Notson, Inc. produces several models of clocks. An outside supplier has offered to
produce the commercial clocks for Notson for $420 each. Notson needs 1,200 clocks
annually. Notson has provided the following unit costs for its commercial clocks:
Direct materials $100
Direct labor 140
Variable overhead 80
Fixed overhead (40% avoidable) 150

Instructions
Prepare an incremental analysis which shows the effect of the make-or-buy decision.

3. Sell or process further them further 174


Paola Farms, Inc. produces a crop of chickens at a total cost of $66,000. The production
generates 60,000 chickens which can be sold for $1 each to a slaughtering company, or
the chickens can be slaughtered in house and then sold for $2.75 each. It costs $65,000
more to turn the annual chicken crop into chicken meat.

Instructions
If Paola Farms slaughters the chickens, determine how much incremental profit or loss it
would report. What should Paola Farms do?

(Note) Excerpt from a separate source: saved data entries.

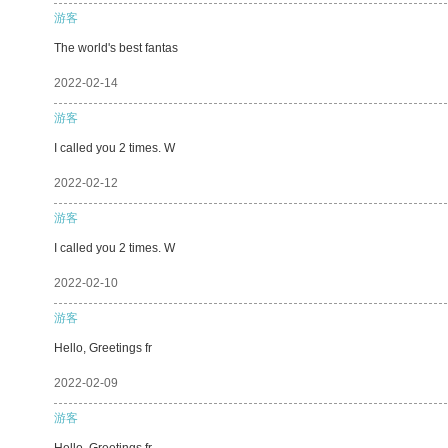
游客
The world's best fantas
2022-02-14
游客
I called you 2 times. W
2022-02-12
游客
I called you 2 times. W
2022-02-10
游客
Hello, Greetings fr
2022-02-09
游客
Hello, Greetings fr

4. Repair, retain, or replace equipment 175


Elmdale Company has a machine that affixes labels to bottles. The machine has a book
value of $80,000 and a remaining useful life of 3 years and no salvage value. A new, more
efficient machine is available at a cost of $300,000 that will have a 5-year useful life with
no salvage value. The new machine will lower annual variable production costs from
$520,000 to $410,000.
Instructions
Prepare an analysis showing whether the old machine should be retained or replaced.
5. Eliminate an unprofitable business segment or product 176
Keith Inc. has 4 product lines: sour cream, ice cream, yogurt, and butter. Demand of
individual products is not affected by changes in other product lines. 30% of the fixed
costs are direct, and the other 70% are allocated. Results of June follow:
Sour Cream Ice Cream Yogurt Butter Total
Units sold 2,000 500 400 200 3,100
Revenue $10,000 $20,000 $10,000 $20,000 $60,000
Variable departmental costs 6,000 13,000 4,200 4,800 28,000
Fixed costs 5,000 2,000 3,000 7,000 17,000
Net income (loss) $ (1,000) $ 5,000 $ 2,800 $ 8,200 $15,000

Instructions
Prepare an incremental analysis of the effect of dropping the sour cream product line.